Doctors can use many approaches to diagnose delirium. These can include:
- lab tests such as blood and urine tests
- brain scans
- reports from the person's friends or relatives regarding how the symptoms appeared and how they are displayed.
Most often the main factor in diagnosing delirium is recognizing that the symptoms happened relatively quickly after the person began a new medication, had an infection or a disease, used drugs or alcohol, etc. When an otherwise relatively normal functioning person suddenly becomes confused and displays the symptoms listed above delirium is often suspected. However, in elderly people who may already have cognitive problems, the diagnosis of delirium may be overlooked.
Causes of Delirium
There are many possible causes of delirium. The DSM-5 lists only a few of these, but they can include:
- Intoxication due to drugs or alcohol.
- Withdrawal from drugs or alcohol.
- Side effects due to medication use.
- Other medical conditions.
- More than one cause of symptoms that interacts with each other.
The potential happens for nearly any drug to cause delirium in elderly people or in people who have other medical conditions or mental disorders. Medical conditions that affect the person's metabolism such as infections, drug interactions, or problems with an individual's bodily regulation of hormones, neurotransmitters, etc. are common potential causes of delirium.
Although most sources report that delirium is short term, this is not always true. In some cases, people may have had delirium for only a few hours or a few days. In other cases, people may have had delirium for weeks to several months or more. In addition, many sources only describe the hyperactive type of delirium where the person is very active, agitated, or uncooperative with medical personnel. Delirium can also be hypoactive where the person is very sluggish, appears sleepy, and lacks energy. In some cases, people may have delirium that goes back and forth between hyperactivity and hypoactivity.
How Common Is Delirium?
According to the DSM-5, delirium is most common in people who are admitted to the hospital or who are in a hospital setting. Delirium occurs in:
- About 1%-2% of people living within the community, but may be as high as 14% in people over the age of 85.
- About 10%-30% of older people who are admitted to emergency room departments.
- About 6%-56% of everybody in a hospital.
- About 15%-53% of older people who are recovering from surgery.
- About 70%-87% of people in intensive care (particularly older people).
- As much as 60% of individuals living in nursing homes.

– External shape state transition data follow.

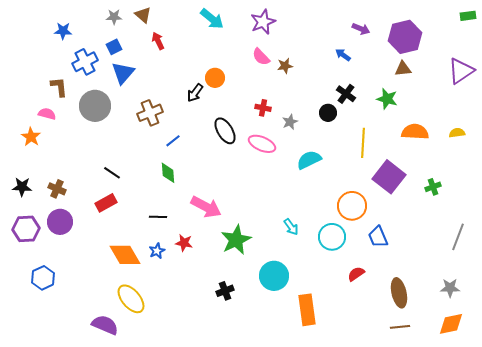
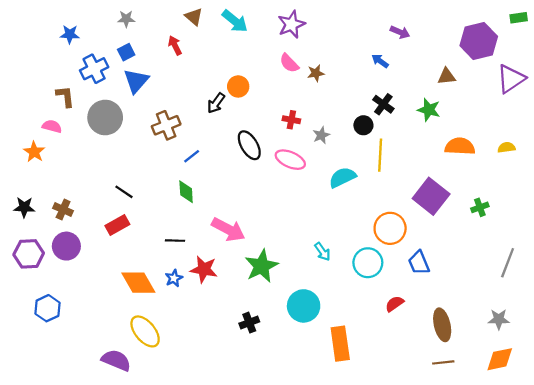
brown triangle: (143, 15) -> (194, 17), moved
purple hexagon: (405, 37) -> (479, 41), moved
yellow line: (363, 143) -> (380, 155), moved
red star: (184, 243) -> (204, 269), size x1.4

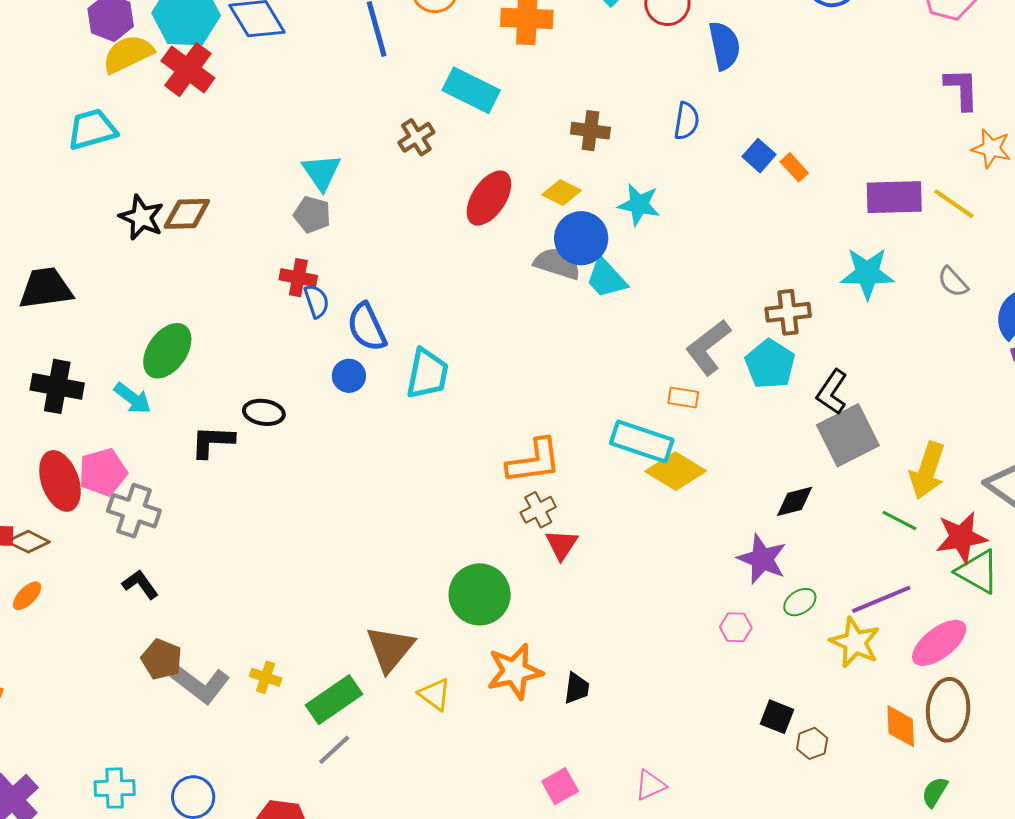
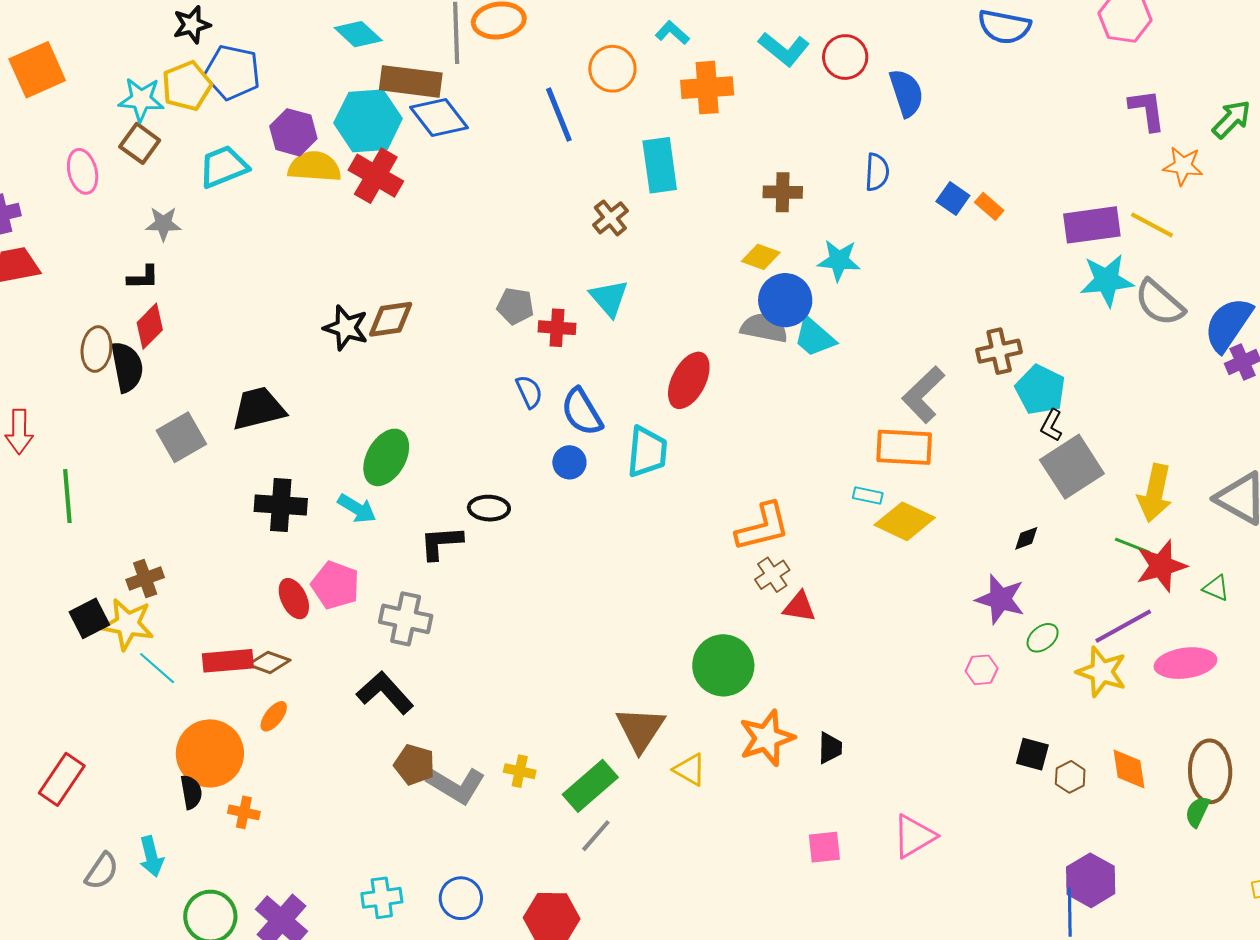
yellow semicircle: (128, 54) -> (315, 167), turned 36
cyan rectangle: (471, 90) -> (660, 165), turned 62
cyan trapezoid: (92, 129) -> (223, 167), moved
cyan triangle: (321, 172) -> (609, 298), moved
red ellipse: (489, 198) -> (689, 380), moved
cyan star: (867, 273) -> (1107, 280), moved
red cross: (298, 278) -> (557, 328), moved
gray semicircle: (953, 282) -> (1160, 303), size x1.6
cyan pentagon: (770, 364) -> (1040, 390), moved
black L-shape: (832, 392) -> (1052, 425), size x0.7
orange rectangle: (683, 398) -> (904, 447), size x1.8
cyan rectangle: (642, 441) -> (868, 496), size x0.5
pink pentagon: (103, 472) -> (335, 585), turned -30
red ellipse: (60, 481) -> (294, 599), size x0.7
black diamond: (795, 501) -> (1026, 538), size x0.7
gray cross: (134, 511) -> (406, 619), moved
red star: (961, 537) -> (1161, 566), moved
red triangle: (562, 545) -> (799, 607), turned -48
green triangle: (978, 572) -> (1216, 588), size x0.6
black L-shape: (140, 584) -> (385, 693), size x1.5
pink ellipse: (939, 643) -> (1185, 663), turned 36
brown ellipse: (948, 710) -> (1210, 771), moved
orange diamond: (901, 726) -> (1129, 769), moved
pink triangle: (650, 785) -> (914, 836), size x1.4
pink square: (560, 786) -> (824, 847), turned 30

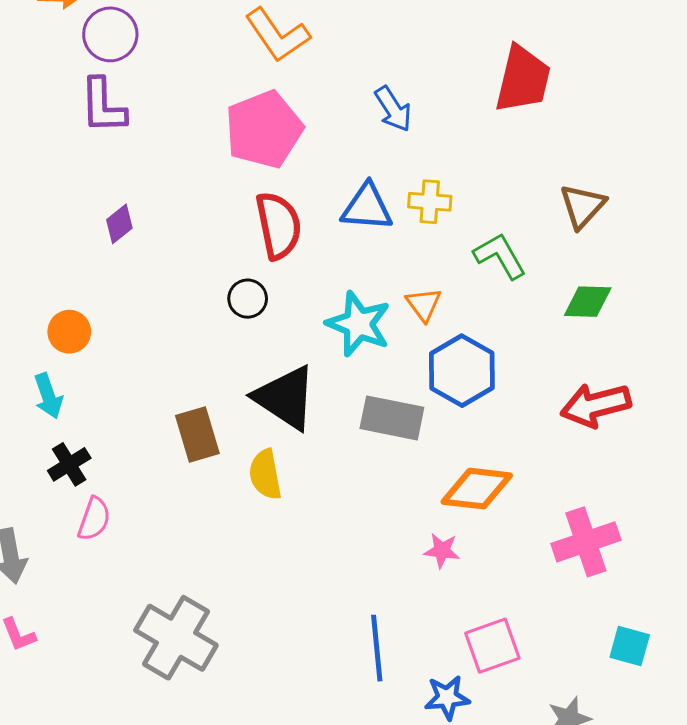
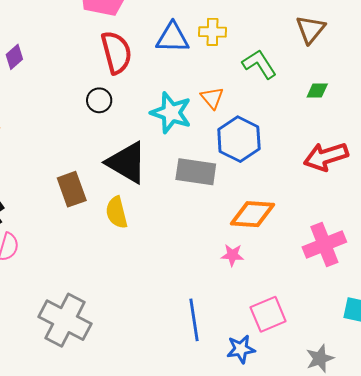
green diamond: (588, 302) -> (317, 90), size x0.7

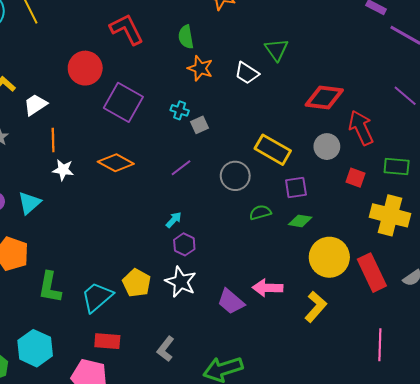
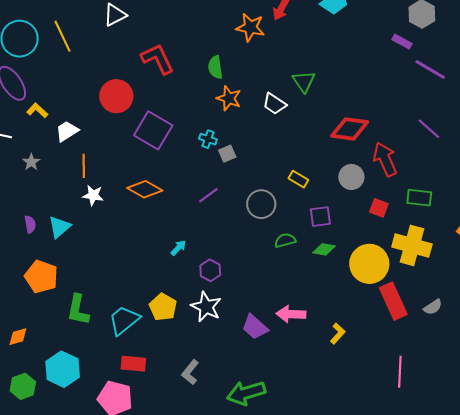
yellow rectangle: (273, 150) -> (298, 179), size x0.6
cyan arrow: (174, 220) -> (178, 248), moved
yellow circle: (329, 257) -> (369, 264), moved
yellow L-shape: (316, 307) -> (338, 334), size x0.7

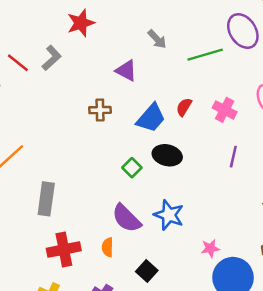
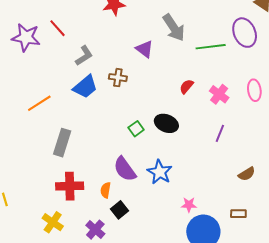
gray arrow: (157, 39) -> (174, 28), size x1.6
gray L-shape: (52, 58) -> (84, 56), moved
blue trapezoid: (151, 118) -> (85, 87), moved
black square: (147, 271) -> (119, 210), moved

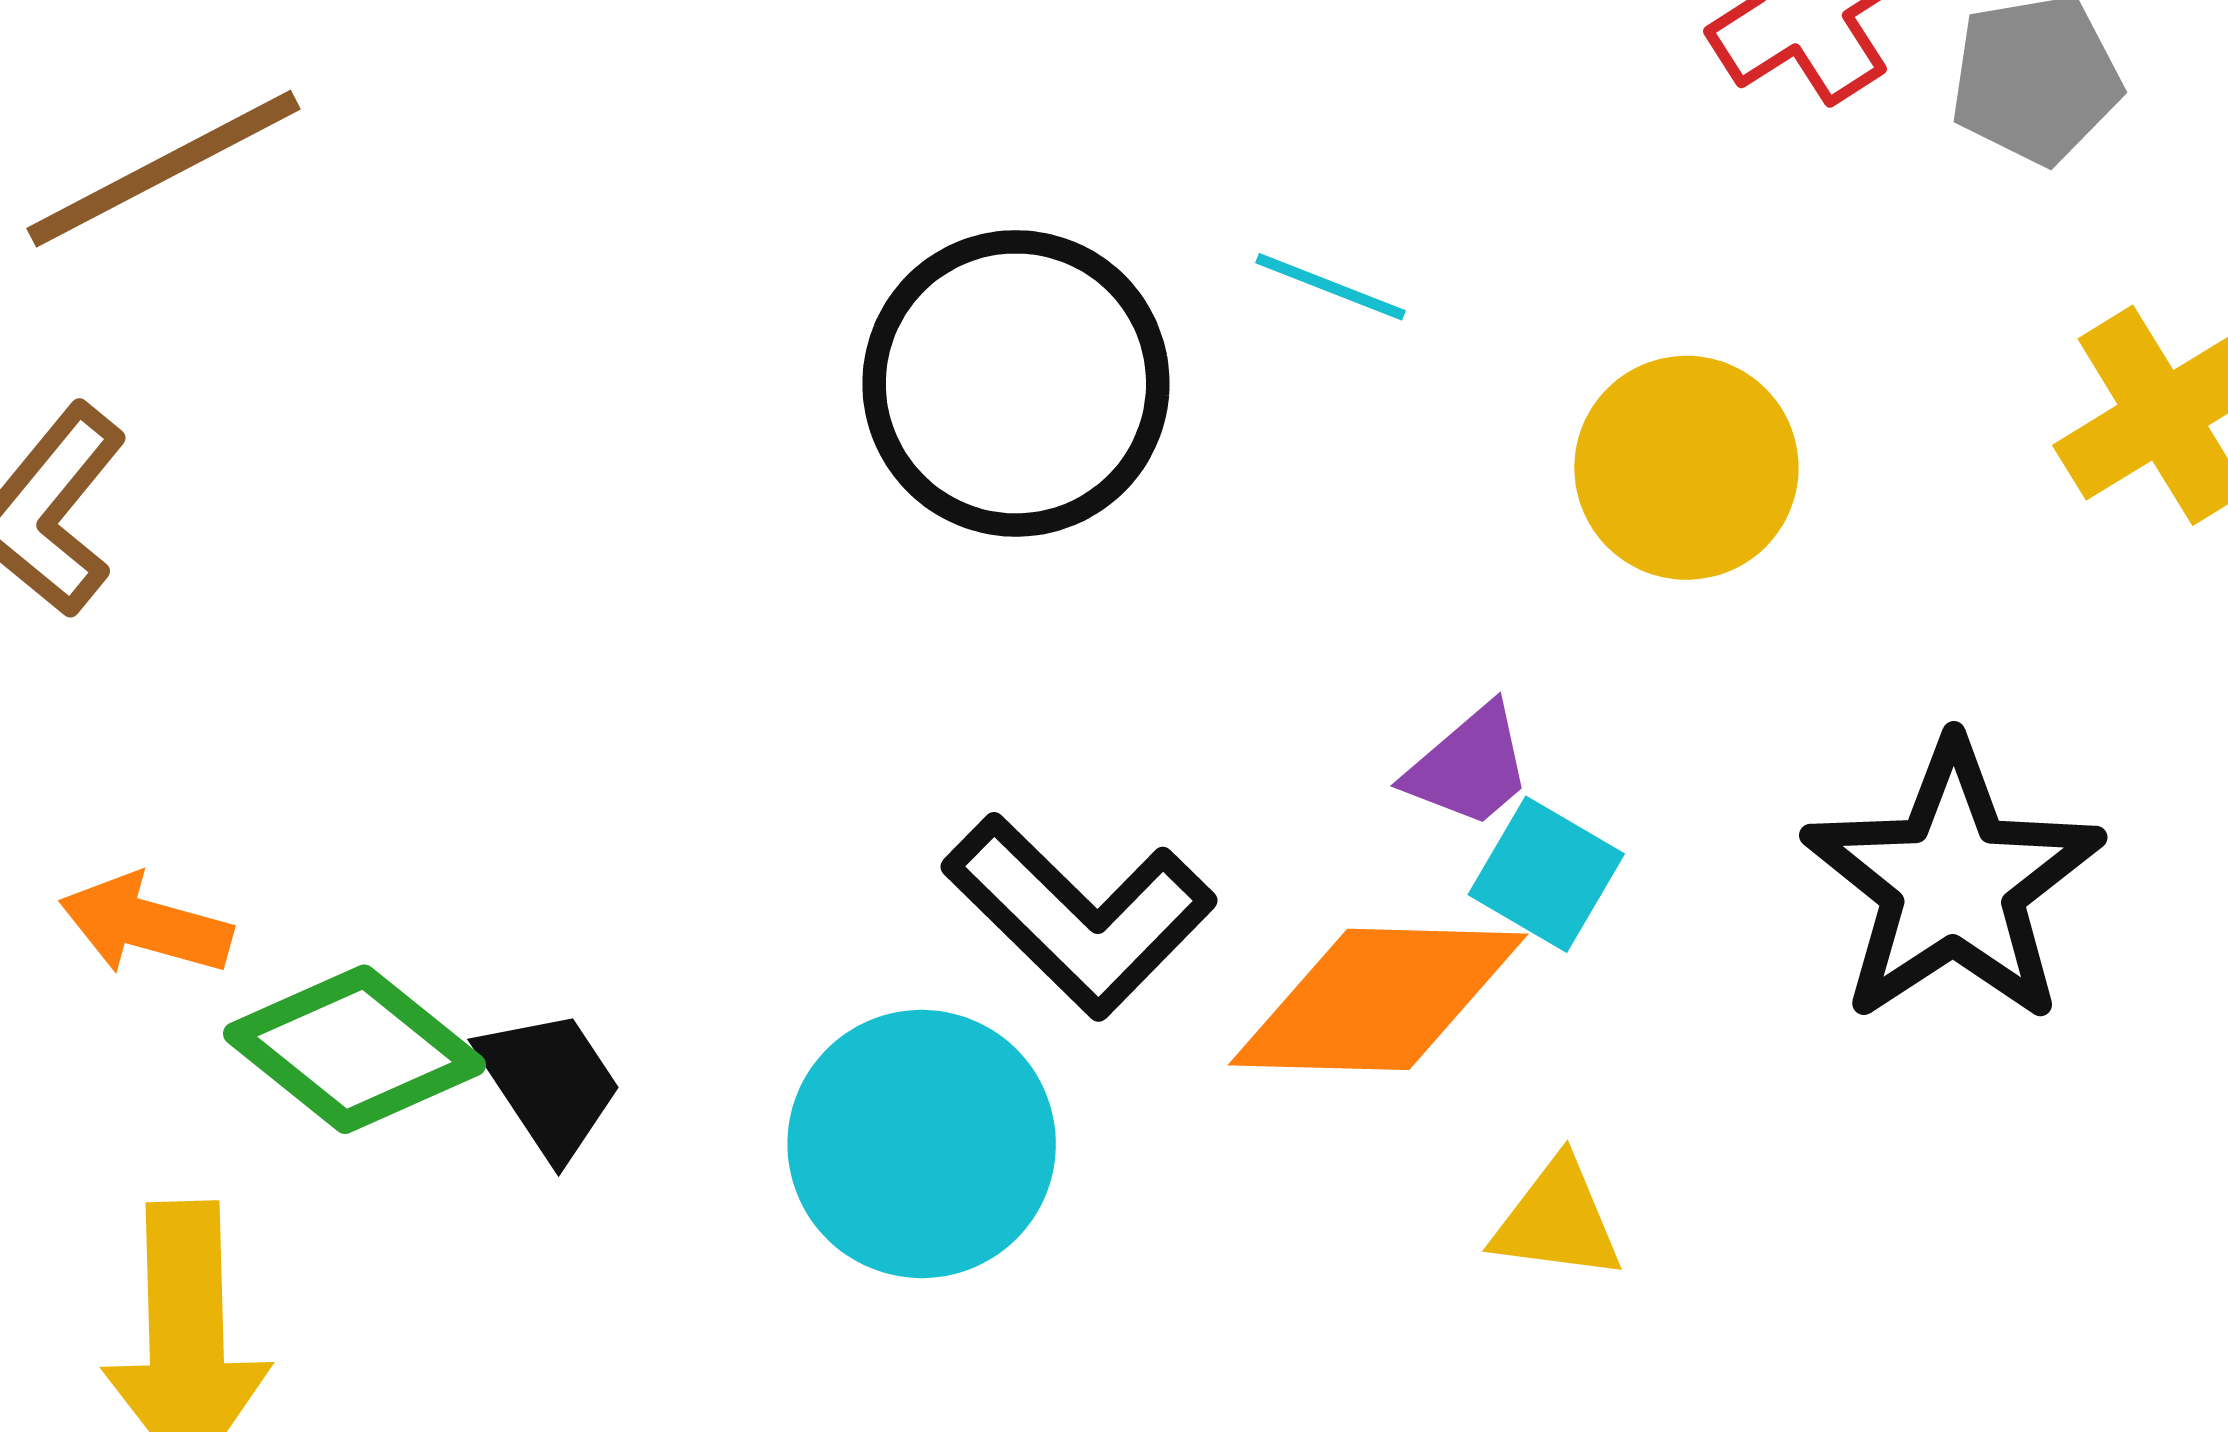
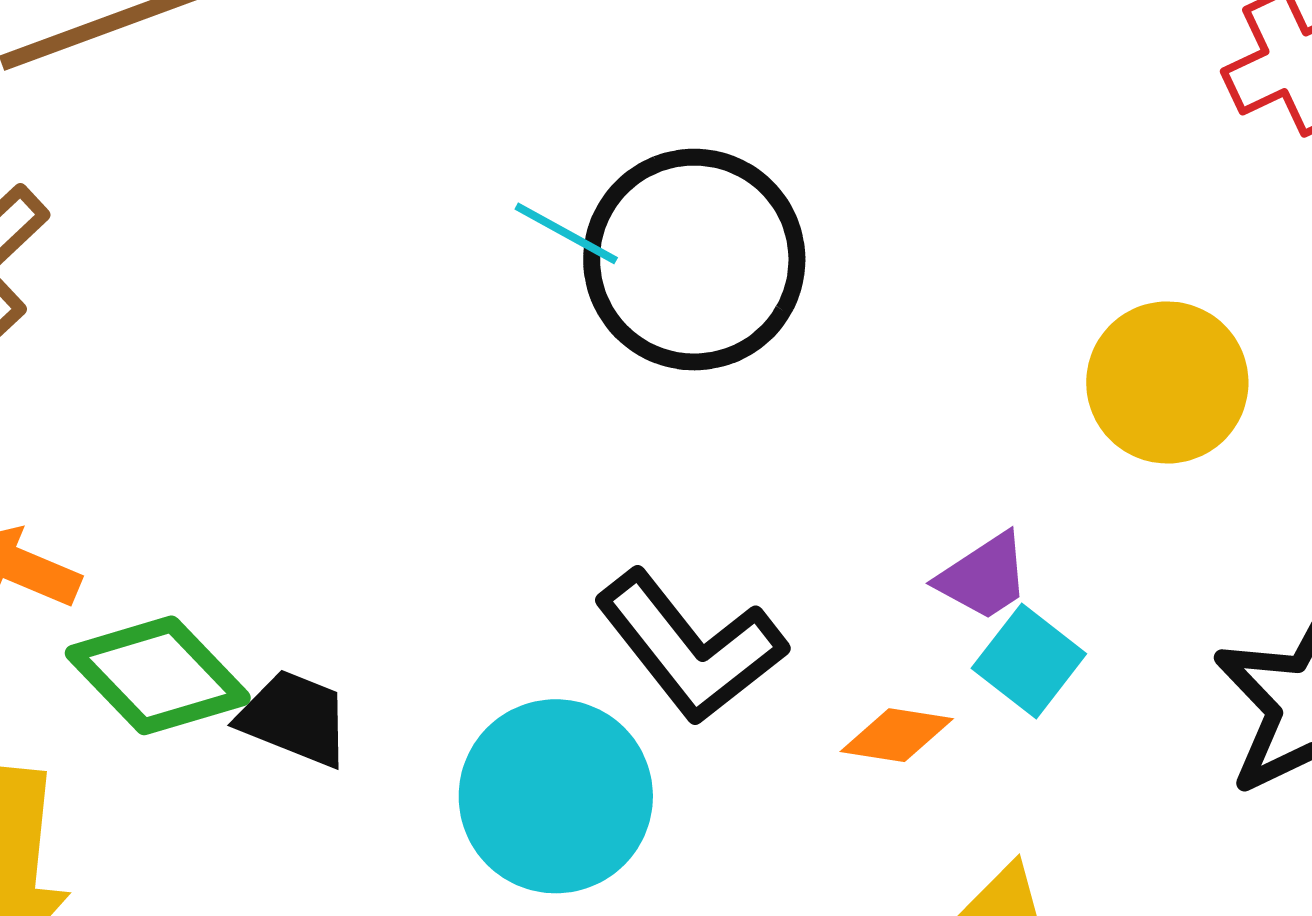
cyan line: (1331, 287) -> (566, 233), moved
orange diamond: (1378, 999) -> (897, 735), size x0.5
black trapezoid: (550, 1084) -> (295, 718), turned -42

- And up to 83% of individuals who are nearing death.
Is Delirium Reversible?
In a good number of cases the effects of delirium can be reversed to some extent. The cause of the person's delirium must be discovered, corrected, and then most often the symptoms of delirium will decrease. However, the effects of delirium may not always be fully reversible. If a person has had delirium for an extended period, this may have resulted in changes in the person's brain that cannot be completely reversed. The length of time a person has delirium is often related to the level of recovery that they will experience.
Other factors can also affect the symptoms of delirium. If a person suffers from delirium due to drugs or medication use, there may have been changes in the brain that do not fully reverse themselves once the drug has been discontinued. In many cases, people who have some form of dementia are extremely vulnerable to developing delirium. Even if the delirium is reversed, the person's dementia will not be reversed. People with dementia who are more vulnerable to delirium may be more vulnerable to damage to their brains because of having delirium.